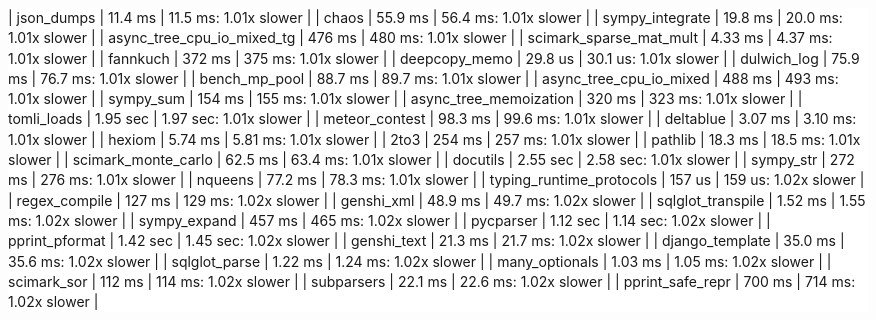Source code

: | json_dumps                 | 11.4 ms                                                                | 11.5 ms: 1.01x slower                                      |
| chaos                      | 55.9 ms                                                                | 56.4 ms: 1.01x slower                                      |
| sympy_integrate            | 19.8 ms                                                                | 20.0 ms: 1.01x slower                                      |
| async_tree_cpu_io_mixed_tg | 476 ms                                                                 | 480 ms: 1.01x slower                                       |
| scimark_sparse_mat_mult    | 4.33 ms                                                                | 4.37 ms: 1.01x slower                                      |
| fannkuch                   | 372 ms                                                                 | 375 ms: 1.01x slower                                       |
| deepcopy_memo              | 29.8 us                                                                | 30.1 us: 1.01x slower                                      |
| dulwich_log                | 75.9 ms                                                                | 76.7 ms: 1.01x slower                                      |
| bench_mp_pool              | 88.7 ms                                                                | 89.7 ms: 1.01x slower                                      |
| async_tree_cpu_io_mixed    | 488 ms                                                                 | 493 ms: 1.01x slower                                       |
| sympy_sum                  | 154 ms                                                                 | 155 ms: 1.01x slower                                       |
| async_tree_memoization     | 320 ms                                                                 | 323 ms: 1.01x slower                                       |
| tomli_loads                | 1.95 sec                                                               | 1.97 sec: 1.01x slower                                     |
| meteor_contest             | 98.3 ms                                                                | 99.6 ms: 1.01x slower                                      |
| deltablue                  | 3.07 ms                                                                | 3.10 ms: 1.01x slower                                      |
| hexiom                     | 5.74 ms                                                                | 5.81 ms: 1.01x slower                                      |
| 2to3                       | 254 ms                                                                 | 257 ms: 1.01x slower                                       |
| pathlib                    | 18.3 ms                                                                | 18.5 ms: 1.01x slower                                      |
| scimark_monte_carlo        | 62.5 ms                                                                | 63.4 ms: 1.01x slower                                      |
| docutils                   | 2.55 sec                                                               | 2.58 sec: 1.01x slower                                     |
| sympy_str                  | 272 ms                                                                 | 276 ms: 1.01x slower                                       |
| nqueens                    | 77.2 ms                                                                | 78.3 ms: 1.01x slower                                      |
| typing_runtime_protocols   | 157 us                                                                 | 159 us: 1.02x slower                                       |
| regex_compile              | 127 ms                                                                 | 129 ms: 1.02x slower                                       |
| genshi_xml                 | 48.9 ms                                                                | 49.7 ms: 1.02x slower                                      |
| sqlglot_transpile          | 1.52 ms                                                                | 1.55 ms: 1.02x slower                                      |
| sympy_expand               | 457 ms                                                                 | 465 ms: 1.02x slower                                       |
| pycparser                  | 1.12 sec                                                               | 1.14 sec: 1.02x slower                                     |
| pprint_pformat             | 1.42 sec                                                               | 1.45 sec: 1.02x slower                                     |
| genshi_text                | 21.3 ms                                                                | 21.7 ms: 1.02x slower                                      |
| django_template            | 35.0 ms                                                                | 35.6 ms: 1.02x slower                                      |
| sqlglot_parse              | 1.22 ms                                                                | 1.24 ms: 1.02x slower                                      |
| many_optionals             | 1.03 ms                                                                | 1.05 ms: 1.02x slower                                      |
| scimark_sor                | 112 ms                                                                 | 114 ms: 1.02x slower                                       |
| subparsers                 | 22.1 ms                                                                | 22.6 ms: 1.02x slower                                      |
| pprint_safe_repr           | 700 ms                                                                 | 714 ms: 1.02x slower                                       |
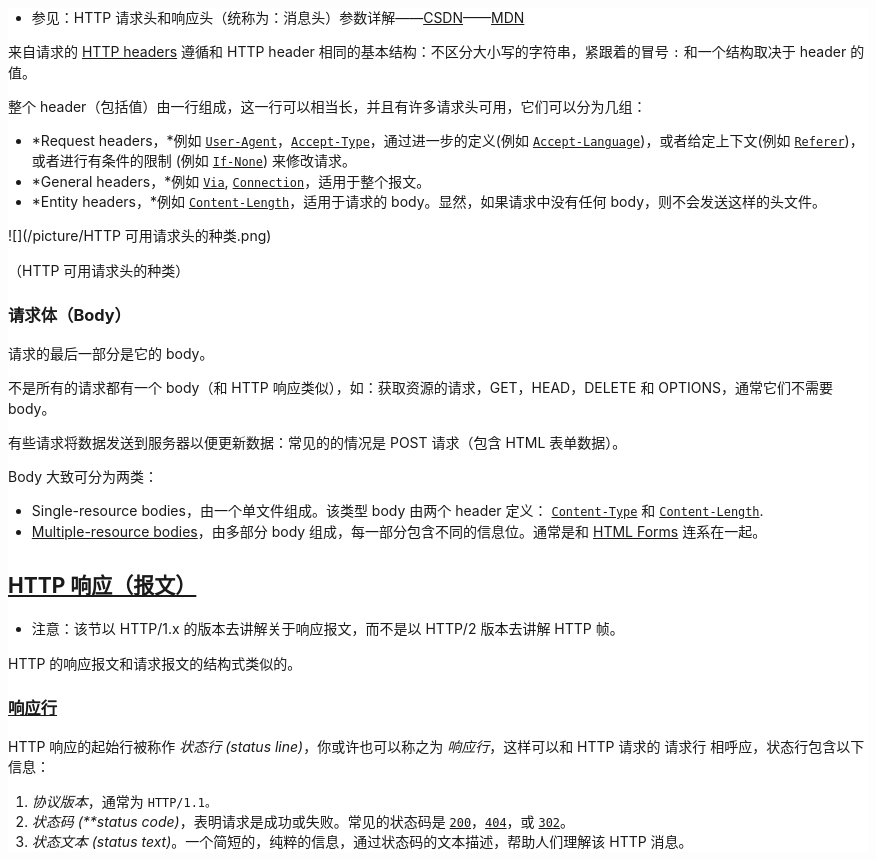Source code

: - 参见：HTTP 请求头和响应头（统称为：消息头）参数详解——[CSDN](https://blog.csdn.net/searchin_r/article/details/83692499)——[MDN](https://developer.mozilla.org/zh-CN/docs/Web/HTTP/Headers)

来自请求的 [HTTP headers](https://developer.mozilla.org/en-US/docs/Web/HTTP/Headers) 遵循和 HTTP header 相同的基本结构：不区分大小写的字符串，紧跟着的冒号 `:` 和一个结构取决于 header 的值。

整个 header（包括值）由一行组成，这一行可以相当长，并且有许多请求头可用，它们可以分为几组：

- *Request headers，*例如 [`User-Agent`](https://developer.mozilla.org/zh-CN/docs/Web/HTTP/Headers/User-Agent)，[`Accept-Type`](https://developer.mozilla.org/zh-CN/docs/Web/HTTP/Headers/Accept-Type)，通过进一步的定义(例如 [`Accept-Language`](https://developer.mozilla.org/zh-CN/docs/Web/HTTP/Headers/Accept-Language))，或者给定上下文(例如 [`Referer`](https://developer.mozilla.org/zh-CN/docs/Web/HTTP/Headers/Referer))，或者进行有条件的限制 (例如 [`If-None`](https://developer.mozilla.org/zh-CN/docs/Web/HTTP/Headers/If-None)) 来修改请求。
- *General headers，*例如 [`Via`](https://developer.mozilla.org/zh-CN/docs/Web/HTTP/Headers/Via), [`Connection`](https://developer.mozilla.org/zh-CN/docs/Web/HTTP/Headers/Connection)，适用于整个报文。
- *Entity headers，*例如 [`Content-Length`](https://developer.mozilla.org/zh-CN/docs/Web/HTTP/Headers/Content-Length)，适用于请求的 body。显然，如果请求中没有任何 body，则不会发送这样的头文件。

![](/picture/HTTP 可用请求头的种类.png)

（HTTP 可用请求头的种类）

### 请求体（Body）

请求的最后一部分是它的 body。

不是所有的请求都有一个 body（和 HTTP 响应类似），如：获取资源的请求，GET，HEAD，DELETE 和 OPTIONS，通常它们不需要 body。 

有些请求将数据发送到服务器以便更新数据：常见的的情况是 POST 请求（包含 HTML 表单数据）。

Body 大致可分为两类：

- Single-resource bodies，由一个单文件组成。该类型 body 由两个 header 定义： [`Content-Type`](https://developer.mozilla.org/zh-CN/docs/Web/HTTP/Headers/Content-Type) 和 [`Content-Length`](https://developer.mozilla.org/zh-CN/docs/Web/HTTP/Headers/Content-Length).
- [Multiple-resource bodies](https://developer.mozilla.org/en-US/docs/Web/HTTP/Basics_of_HTTP/MIME_types#multipartform-data)，由多部分 body 组成，每一部分包含不同的信息位。通常是和  [HTML Forms](https://developer.mozilla.org/en-US/docs/Web/Guide/HTML/Forms) 连系在一起。

## [HTTP 响应（报文）](https://developer.mozilla.org/zh-CN/docs/Web/HTTP/Messages#HTTP_%E5%93%8D%E5%BA%94)

- 注意：该节以 HTTP/1.x 的版本去讲解关于响应报文，而不是以 HTTP/2 版本去讲解 HTTP 帧。

HTTP 的响应报文和请求报文的结构式类似的。

### [响应行](https://developer.mozilla.org/zh-CN/docs/Web/HTTP/Messages#%E7%8A%B6%E6%80%81%E8%A1%8C)

HTTP 响应的起始行被称作 *状态行* *(status line)*，你或许也可以称之为 *响应行*，这样可以和 HTTP 请求的 请求行 相呼应，状态行包含以下信息：

1. *协议版本*，通常为 `HTTP/1.1。`
2. *状态码 (**status code)*，表明请求是成功或失败。常见的状态码是 [`200`](https://developer.mozilla.org/zh-CN/docs/Web/HTTP/Status/200)，[`404`](https://developer.mozilla.org/zh-CN/docs/Web/HTTP/Status/404)，或 [`302`](https://developer.mozilla.org/zh-CN/docs/Web/HTTP/Status/302)。
3. *状态文本 (status text)*。一个简短的，纯粹的信息，通过状态码的文本描述，帮助人们理解该 HTTP 消息。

□ □ □ □ □

YOUR GOAL: Could you repeat each line above exactly as written? Omit the pictures.

TASK OUTPUT:
Source code

: | json_dumps                 | 11.4 ms                                                                | 11.5 ms: 1.01x slower                                      |
| chaos                      | 55.9 ms                                                                | 56.4 ms: 1.01x slower                                      |
| sympy_integrate            | 19.8 ms                                                                | 20.0 ms: 1.01x slower                                      |
| async_tree_cpu_io_mixed_tg | 476 ms                                                                 | 480 ms: 1.01x slower                                       |
| scimark_sparse_mat_mult    | 4.33 ms                                                                | 4.37 ms: 1.01x slower                                      |
| fannkuch                   | 372 ms                                                                 | 375 ms: 1.01x slower                                       |
| deepcopy_memo              | 29.8 us                                                                | 30.1 us: 1.01x slower                                      |
| dulwich_log                | 75.9 ms                                                                | 76.7 ms: 1.01x slower                                      |
| bench_mp_pool              | 88.7 ms                                                                | 89.7 ms: 1.01x slower                                      |
| async_tree_cpu_io_mixed    | 488 ms                                                                 | 493 ms: 1.01x slower                                       |
| sympy_sum                  | 154 ms                                                                 | 155 ms: 1.01x slower                                       |
| async_tree_memoization     | 320 ms                                                                 | 323 ms: 1.01x slower                                       |
| tomli_loads                | 1.95 sec                                                               | 1.97 sec: 1.01x slower                                     |
| meteor_contest             | 98.3 ms                                                                | 99.6 ms: 1.01x slower                                      |
| deltablue                  | 3.07 ms                                                                | 3.10 ms: 1.01x slower                                      |
| hexiom                     | 5.74 ms                                                                | 5.81 ms: 1.01x slower                                      |
| 2to3                       | 254 ms                                                                 | 257 ms: 1.01x slower                                       |
| pathlib                    | 18.3 ms                                                                | 18.5 ms: 1.01x slower                                      |
| scimark_monte_carlo        | 62.5 ms                                                                | 63.4 ms: 1.01x slower                                      |
| docutils                   | 2.55 sec                                                               | 2.58 sec: 1.01x slower                                     |
| sympy_str                  | 272 ms                                                                 | 276 ms: 1.01x slower                                       |
| nqueens                    | 77.2 ms                                                                | 78.3 ms: 1.01x slower                                      |
| typing_runtime_protocols   | 157 us                                                                 | 159 us: 1.02x slower                                       |
| regex_compile              | 127 ms                                                                 | 129 ms: 1.02x slower                                       |
| genshi_xml                 | 48.9 ms                                                                | 49.7 ms: 1.02x slower                                      |
| sqlglot_transpile          | 1.52 ms                                                                | 1.55 ms: 1.02x slower                                      |
| sympy_expand               | 457 ms                                                                 | 465 ms: 1.02x slower                                       |
| pycparser                  | 1.12 sec                                                               | 1.14 sec: 1.02x slower                                     |
| pprint_pformat             | 1.42 sec                                                               | 1.45 sec: 1.02x slower                                     |
| genshi_text                | 21.3 ms                                                                | 21.7 ms: 1.02x slower                                      |
| django_template            | 35.0 ms                                                                | 35.6 ms: 1.02x slower                                      |
| sqlglot_parse              | 1.22 ms                                                                | 1.24 ms: 1.02x slower                                      |
| many_optionals             | 1.03 ms                                                                | 1.05 ms: 1.02x slower                                      |
| scimark_sor                | 112 ms                                                                 | 114 ms: 1.02x slower                                       |
| subparsers                 | 22.1 ms                                                                | 22.6 ms: 1.02x slower                                      |
| pprint_safe_repr           | 700 ms                                                                 | 714 ms: 1.02x slower                                       |
Source code

: - 参见：HTTP 请求头和响应头（统称为：消息头）参数详解——[CSDN](https://blog.csdn.net/searchin_r/article/details/83692499)——[MDN](https://developer.mozilla.org/zh-CN/docs/Web/HTTP/Headers)

来自请求的 [HTTP headers](https://developer.mozilla.org/en-US/docs/Web/HTTP/Headers) 遵循和 HTTP header 相同的基本结构：不区分大小写的字符串，紧跟着的冒号 `:` 和一个结构取决于 header 的值。

整个 header（包括值）由一行组成，这一行可以相当长，并且有许多请求头可用，它们可以分为几组：

- *Request headers，*例如 [`User-Agent`](https://developer.mozilla.org/zh-CN/docs/Web/HTTP/Headers/User-Agent)，[`Accept-Type`](https://developer.mozilla.org/zh-CN/docs/Web/HTTP/Headers/Accept-Type)，通过进一步的定义(例如 [`Accept-Language`](https://developer.mozilla.org/zh-CN/docs/Web/HTTP/Headers/Accept-Language))，或者给定上下文(例如 [`Referer`](https://developer.mozilla.org/zh-CN/docs/Web/HTTP/Headers/Referer))，或者进行有条件的限制 (例如 [`If-None`](https://developer.mozilla.org/zh-CN/docs/Web/HTTP/Headers/If-None)) 来修改请求。
- *General headers，*例如 [`Via`](https://developer.mozilla.org/zh-CN/docs/Web/HTTP/Headers/Via), [`Connection`](https://developer.mozilla.org/zh-CN/docs/Web/HTTP/Headers/Connection)，适用于整个报文。
- *Entity headers，*例如 [`Content-Length`](https://developer.mozilla.org/zh-CN/docs/Web/HTTP/Headers/Content-Length)，适用于请求的 body。显然，如果请求中没有任何 body，则不会发送这样的头文件。

![](/picture/HTTP 可用请求头的种类.png)

（HTTP 可用请求头的种类）

### 请求体（Body）

请求的最后一部分是它的 body。

不是所有的请求都有一个 body（和 HTTP 响应类似），如：获取资源的请求，GET，HEAD，DELETE 和 OPTIONS，通常它们不需要 body。 

有些请求将数据发送到服务器以便更新数据：常见的的情况是 POST 请求（包含 HTML 表单数据）。

Body 大致可分为两类：

- Single-resource bodies，由一个单文件组成。该类型 body 由两个 header 定义： [`Content-Type`](https://developer.mozilla.org/zh-CN/docs/Web/HTTP/Headers/Content-Type) 和 [`Content-Length`](https://developer.mozilla.org/zh-CN/docs/Web/HTTP/Headers/Content-Length).
- [Multiple-resource bodies](https://developer.mozilla.org/en-US/docs/Web/HTTP/Basics_of_HTTP/MIME_types#multipartform-data)，由多部分 body 组成，每一部分包含不同的信息位。通常是和  [HTML Forms](https://developer.mozilla.org/en-US/docs/Web/Guide/HTML/Forms) 连系在一起。

## [HTTP 响应（报文）](https://developer.mozilla.org/zh-CN/docs/Web/HTTP/Messages#HTTP_%E5%93%8D%E5%BA%94)

- 注意：该节以 HTTP/1.x 的版本去讲解关于响应报文，而不是以 HTTP/2 版本去讲解 HTTP 帧。

HTTP 的响应报文和请求报文的结构式类似的。

### [响应行](https://developer.mozilla.org/zh-CN/docs/Web/HTTP/Messages#%E7%8A%B6%E6%80%81%E8%A1%8C)

HTTP 响应的起始行被称作 *状态行* *(status line)*，你或许也可以称之为 *响应行*，这样可以和 HTTP 请求的 请求行 相呼应，状态行包含以下信息：

1. *协议版本*，通常为 `HTTP/1.1。`
2. *状态码 (**status code)*，表明请求是成功或失败。常见的状态码是 [`200`](https://developer.mozilla.org/zh-CN/docs/Web/HTTP/Status/200)，[`404`](https://developer.mozilla.org/zh-CN/docs/Web/HTTP/Status/404)，或 [`302`](https://developer.mozilla.org/zh-CN/docs/Web/HTTP/Status/302)。
3. *状态文本 (status text)*。一个简短的，纯粹的信息，通过状态码的文本描述，帮助人们理解该 HTTP 消息。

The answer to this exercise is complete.